No protests in DOD electronic health record award
The team of Leidos, Cerner and Accenture won the Defense Healthcare Management System Modernization contract, potentially worth $9 billion, on July 29.
The deadline for protesting the Pentagon's multi-billion electronic health record contract award has passed, and none of the also-rans have filed, according to a Department of Defense spokesperson.
DOD announced that the team of Leidos, Cerner, and Accenture won the Defense Healthcare Management System Modernization contract on July 29. The DHMSM program has the potential to cost about $9 billion over its lifecycle.
Going into the award, the team of IBM and Epic was considered the odds-on favorite to win. Epic is the U.S. market leader in health records, with about a 65 percent share. IBM added a set of big data services for clinical care, based on its Watson supercomputer. A team including health record vendor Allscripts alongside Hewlett Packard and Computer Sciences Corp. was also in the mix.
"After receiving a debrief from the government and careful consideration, CSC's Global Health Alliance did not protest the DHMSM award. CSC is a longstanding partner to the Department of Defense and strong supporter of military personnel and their families. As such, we wish the program much success and will move forward focused on the future," CSC spokesperson Carol Meyers said in an emailed statement to FCW.
IBM declined to comment.
Frank Kendall, undersecretary of Defense for acquisition, technology and logistics, told reporters on a press call that the Pentagon was in a good position to weather any protests to the award.

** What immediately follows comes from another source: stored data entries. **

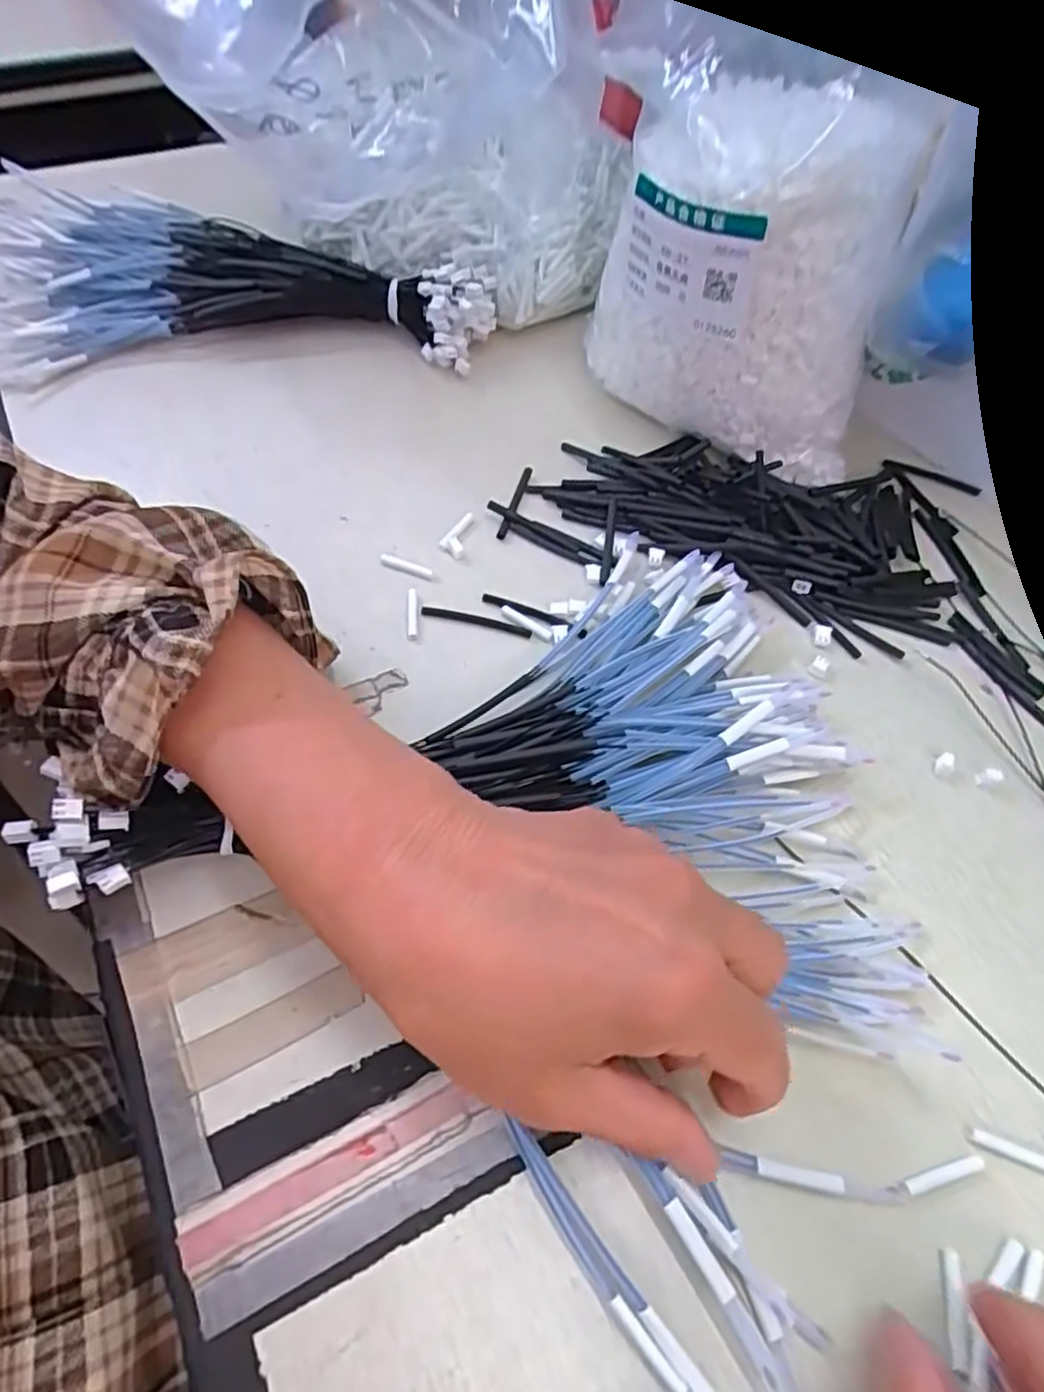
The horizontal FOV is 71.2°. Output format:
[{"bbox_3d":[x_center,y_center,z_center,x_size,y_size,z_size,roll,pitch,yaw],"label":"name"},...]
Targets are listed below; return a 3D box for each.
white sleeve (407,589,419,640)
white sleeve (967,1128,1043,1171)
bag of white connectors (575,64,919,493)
[{"bbox_3d":[-0.048,-0.036,0.318,0.004,0.004,0.027,-1,58,-4],"label":"white sleeve"},{"bbox_3d":[0.148,0.136,0.218,0.026,0.004,0.004,19,58,8],"label":"white sleeve"},{"bbox_3d":[0.098,-0.183,0.332,0.137,0.146,0.044,29,61,14],"label":"bag of white connectors"}]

"The thing that you have to do to -- first of all, successfully [to] survive a protest are to follow the rules that you put in place, and then to document that you did so. And I think in this program, we've done that very well," Kendall said. "The other thing, though, I think will be clear, there was -- although we had very viable bidders at the end, there's a clear best-value solution, here, for us. And I think that will be clear to the people that were not selected. So, I'm hoping there won't be a protest, but if there is, we're prepared to deal with it."
Program Manager Chris Miller said in comments at a DHMSM industry day in June 2014 that time for protests had been built into the process. In the absence of protests, DoD will move to begin fielding and testing the software. The initial deployment will reach eight facilities in the Pacific Northwest. It is expected to take several years for the software to be installed at more than 1,000 sites.